What I think Marriott fails to recognise is whilst in North America the flagship full service brands, Marriott, Sheraton, Renaissance and Westin hotels have been built to a pretty vanilla 3.5*, outside the US they’re frequently 5*, and hence brand uniformity will either result in cuts internationally or improvements stateside. I guess Marriotts following the cutting route - shock, horror!
To Marriott's credit they have eliminated over 10,000 rooms from the Sheraton brand. These were at properties with owners unwilling or unable to renovate. Marriott knows it has a problem. They have repeatedly recognized the problem with Sheraton. I don't think they were as strict as they could have been. Best Western and IHG kicked hundreds of legacy Holiday Inn and Best Western properties out a few years ago.
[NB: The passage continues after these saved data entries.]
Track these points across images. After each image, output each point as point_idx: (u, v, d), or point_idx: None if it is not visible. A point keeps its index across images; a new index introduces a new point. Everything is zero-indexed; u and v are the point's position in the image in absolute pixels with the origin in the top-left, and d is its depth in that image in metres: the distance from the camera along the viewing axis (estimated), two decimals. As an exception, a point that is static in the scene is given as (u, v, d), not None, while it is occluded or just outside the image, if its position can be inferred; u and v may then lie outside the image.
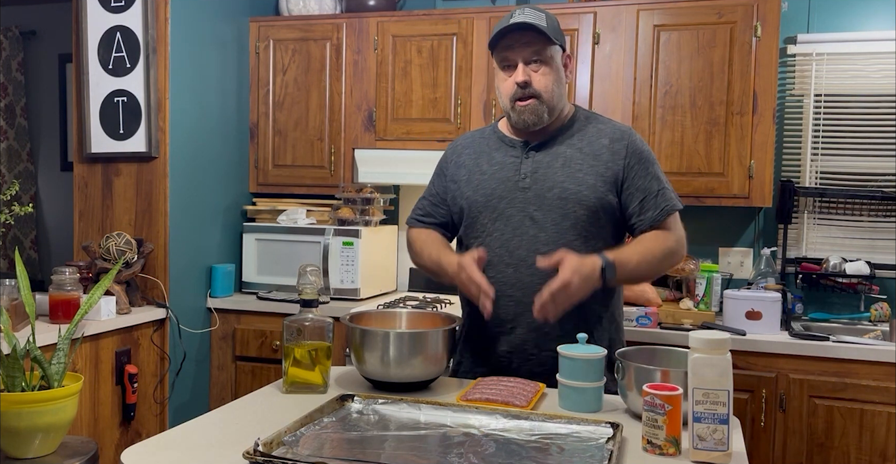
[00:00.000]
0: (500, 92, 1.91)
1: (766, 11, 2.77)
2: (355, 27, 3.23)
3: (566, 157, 1.87)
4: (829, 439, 2.51)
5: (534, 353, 1.85)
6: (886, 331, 2.74)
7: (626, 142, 1.89)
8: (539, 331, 1.83)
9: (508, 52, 1.85)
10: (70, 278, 2.49)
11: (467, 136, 2.07)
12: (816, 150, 3.06)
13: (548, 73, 1.85)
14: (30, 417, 1.56)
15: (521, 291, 1.84)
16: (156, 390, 2.93)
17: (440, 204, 2.03)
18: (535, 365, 1.85)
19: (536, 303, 1.67)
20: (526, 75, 1.83)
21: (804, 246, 3.07)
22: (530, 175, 1.87)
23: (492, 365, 1.89)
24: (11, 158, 4.54)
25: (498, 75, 1.90)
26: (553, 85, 1.86)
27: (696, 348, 1.35)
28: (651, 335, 2.62)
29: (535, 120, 1.86)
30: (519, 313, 1.84)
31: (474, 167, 1.95)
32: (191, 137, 3.05)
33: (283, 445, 1.31)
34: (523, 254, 1.84)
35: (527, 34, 1.82)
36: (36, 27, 4.57)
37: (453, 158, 2.02)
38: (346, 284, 3.14)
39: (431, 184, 2.08)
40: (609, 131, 1.91)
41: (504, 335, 1.87)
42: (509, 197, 1.87)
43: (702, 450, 1.33)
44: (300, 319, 1.69)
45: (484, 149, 1.97)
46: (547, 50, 1.84)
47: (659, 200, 1.86)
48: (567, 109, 1.95)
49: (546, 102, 1.85)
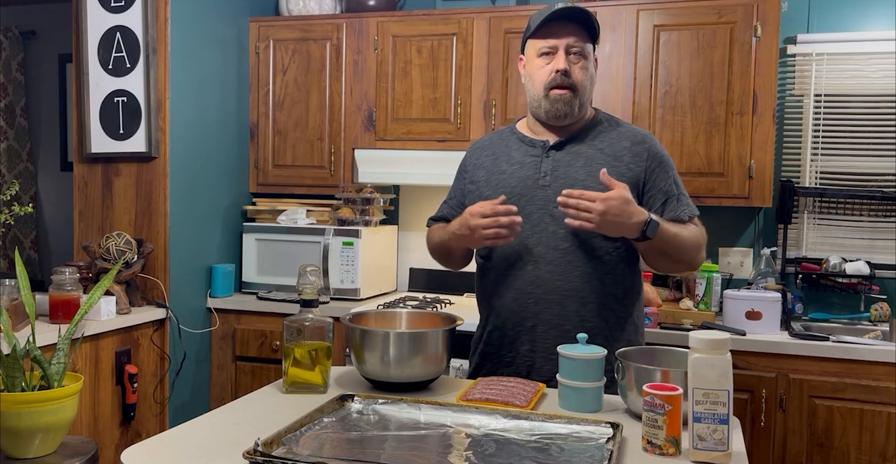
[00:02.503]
0: (531, 80, 1.89)
1: (766, 11, 2.77)
2: (355, 27, 3.23)
3: (587, 156, 1.88)
4: (829, 439, 2.51)
5: (555, 352, 1.83)
6: (886, 331, 2.74)
7: (647, 145, 1.90)
8: (560, 328, 1.83)
9: (552, 38, 1.83)
10: (70, 278, 2.49)
11: (486, 138, 2.07)
12: (816, 150, 3.06)
13: (585, 68, 1.86)
14: (30, 417, 1.56)
15: (540, 289, 1.84)
16: (156, 390, 2.93)
17: (458, 207, 2.02)
18: (558, 365, 1.84)
19: (564, 192, 1.66)
20: (567, 64, 1.83)
21: (804, 246, 3.07)
22: (550, 173, 1.87)
23: (516, 365, 1.88)
24: (11, 158, 4.53)
25: (532, 63, 1.89)
26: (588, 81, 1.87)
27: (696, 347, 1.36)
28: (651, 335, 2.61)
29: (567, 111, 1.86)
30: (539, 311, 1.84)
31: (493, 167, 1.95)
32: (191, 137, 3.05)
33: (283, 445, 1.31)
34: (542, 251, 1.84)
35: (570, 25, 1.82)
36: (36, 27, 4.56)
37: (472, 161, 2.03)
38: (346, 284, 3.14)
39: (452, 187, 2.09)
40: (630, 134, 1.92)
41: (525, 334, 1.87)
42: (529, 195, 1.87)
43: (702, 450, 1.33)
44: (300, 319, 1.69)
45: (503, 149, 1.97)
46: (587, 45, 1.85)
47: (680, 203, 1.88)
48: (589, 111, 1.96)
49: (579, 96, 1.86)
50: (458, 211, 2.01)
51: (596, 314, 1.84)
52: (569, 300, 1.83)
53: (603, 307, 1.85)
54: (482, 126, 3.06)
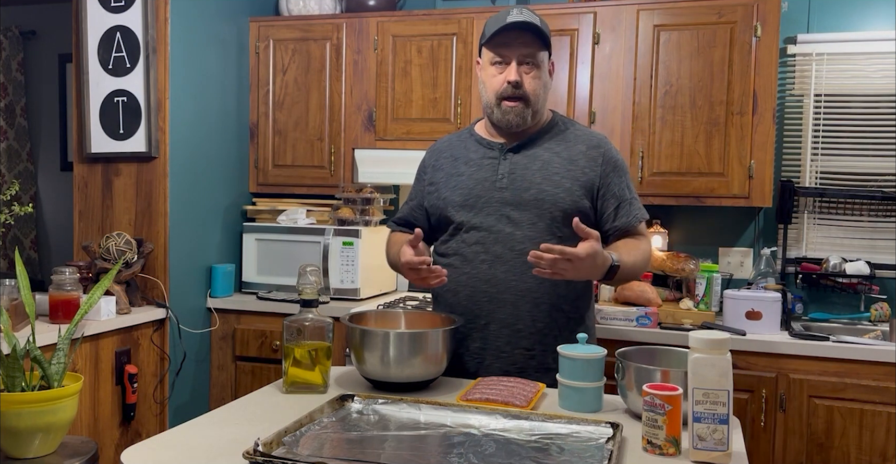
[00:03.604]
0: (485, 87, 1.92)
1: (766, 11, 2.77)
2: (355, 27, 3.23)
3: (544, 160, 1.91)
4: (829, 439, 2.51)
5: (506, 350, 1.86)
6: (886, 331, 2.74)
7: (602, 150, 1.94)
8: (512, 328, 1.86)
9: (504, 49, 1.86)
10: (70, 278, 2.49)
11: (444, 140, 2.10)
12: (816, 150, 3.06)
13: (538, 77, 1.89)
14: (30, 417, 1.56)
15: (495, 288, 1.87)
16: (156, 390, 2.93)
17: (417, 208, 2.07)
18: (507, 363, 1.87)
19: (542, 248, 1.64)
20: (518, 75, 1.85)
21: (804, 246, 3.07)
22: (507, 176, 1.90)
23: (464, 362, 1.90)
24: (11, 158, 4.53)
25: (486, 70, 1.92)
26: (541, 90, 1.90)
27: (696, 347, 1.36)
28: (651, 335, 2.62)
29: (518, 122, 1.89)
30: (492, 310, 1.87)
31: (452, 169, 1.98)
32: (191, 137, 3.05)
33: (283, 445, 1.31)
34: (499, 251, 1.87)
35: (524, 35, 1.85)
36: (36, 27, 4.56)
37: (431, 162, 2.06)
38: (346, 284, 3.14)
39: (412, 188, 2.12)
40: (585, 138, 1.96)
41: (477, 332, 1.89)
42: (486, 196, 1.90)
43: (702, 450, 1.33)
44: (300, 319, 1.69)
45: (461, 151, 2.00)
46: (540, 54, 1.88)
47: (632, 208, 1.92)
48: (546, 114, 1.98)
49: (532, 106, 1.89)
50: (418, 212, 2.07)
51: (547, 315, 1.87)
52: (522, 300, 1.86)
53: (555, 308, 1.88)
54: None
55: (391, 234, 2.13)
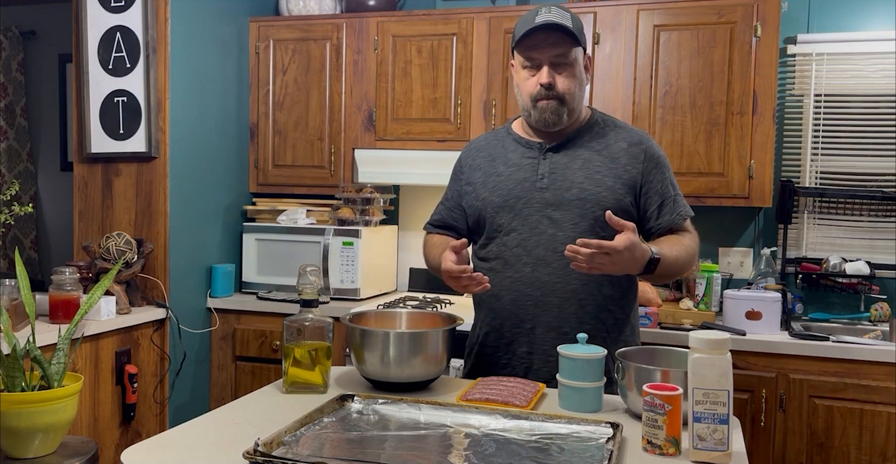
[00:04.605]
0: (520, 90, 1.89)
1: (766, 11, 2.77)
2: (355, 27, 3.23)
3: (584, 158, 1.87)
4: (829, 439, 2.51)
5: (553, 354, 1.82)
6: (886, 331, 2.74)
7: (644, 146, 1.90)
8: (559, 331, 1.83)
9: (533, 52, 1.83)
10: (70, 278, 2.49)
11: (481, 138, 2.06)
12: (816, 150, 3.06)
13: (571, 76, 1.84)
14: (30, 417, 1.56)
15: (539, 290, 1.83)
16: (156, 390, 2.93)
17: (455, 208, 2.02)
18: (556, 368, 1.83)
19: (578, 242, 1.61)
20: (550, 77, 1.82)
21: (804, 246, 3.07)
22: (548, 176, 1.87)
23: (513, 367, 1.88)
24: (11, 158, 4.53)
25: (519, 73, 1.88)
26: (575, 88, 1.86)
27: (696, 347, 1.35)
28: (651, 335, 2.61)
29: (555, 120, 1.86)
30: (538, 313, 1.84)
31: (490, 169, 1.94)
32: (191, 137, 3.05)
33: (283, 445, 1.31)
34: (541, 253, 1.83)
35: (553, 34, 1.80)
36: (36, 27, 4.56)
37: (468, 162, 2.02)
38: (346, 284, 3.14)
39: (448, 188, 2.07)
40: (626, 135, 1.92)
41: (523, 336, 1.86)
42: (527, 197, 1.86)
43: (702, 450, 1.33)
44: (300, 319, 1.69)
45: (499, 151, 1.96)
46: (572, 52, 1.83)
47: (676, 205, 1.88)
48: (584, 112, 1.95)
49: (567, 105, 1.85)
50: (455, 213, 2.01)
51: (594, 316, 1.84)
52: (567, 303, 1.83)
53: (601, 309, 1.85)
54: (482, 126, 3.06)
55: (428, 235, 2.07)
I think it is also worth pointing out that the vast majority of Marriott's properties, across all brands, in North America are managed by third-party management companies, not Marriott. Internationally, at least at the full-service brands, Marriott manages a majority of properties.
Marriott's biggest problem in North America -- besides the third-party management companies -- is many of the worst legacy Marriott properties were developed under contracts that gave the property a Marriott affiliation for a minimum of 30 or 35 years.
Moreover, at least in Michigan, many of these properties aren't in desirable locales. They were built in the 1970s, 1980s or early 1990s around big corporate clients that no longer exist. Look at the Westin Southfield, the Marriott Southfield, the Marriott Pontiac/Auburn Hills/Bloomfield Hills, the Marriott Troy, the Sheraton Novi, and the Marriott Livonia. Each of these properties had big corporate offices by them when they opened. Not so much anymore, though Southfield still has a fair amount of offices. Most of them are $75–$120 on weekends. The Marriott Troy just started renovations. The owners of the Marriott Livonia keep putting off renovations. The Marriott Southfield finally finished renovations not long ago.
The real money is in limited-service hotels. That's why most of Marriott's new properties in North America are flagged under a limited-service brand.
Plus, labor costs are getting so high that it is very difficult to have a proper, 5-star hotel in North America without astronomical room rates. I doubt there are many properties that could have valet parking, bellmen, a dedicated concierge, gourmet restaurant, room service, and turndown service -- the services and amenities that separate a 3 1/2-star hotel from a 4-star or higher hotel -- with rates of $75 or $100 three or four days a week, year-round.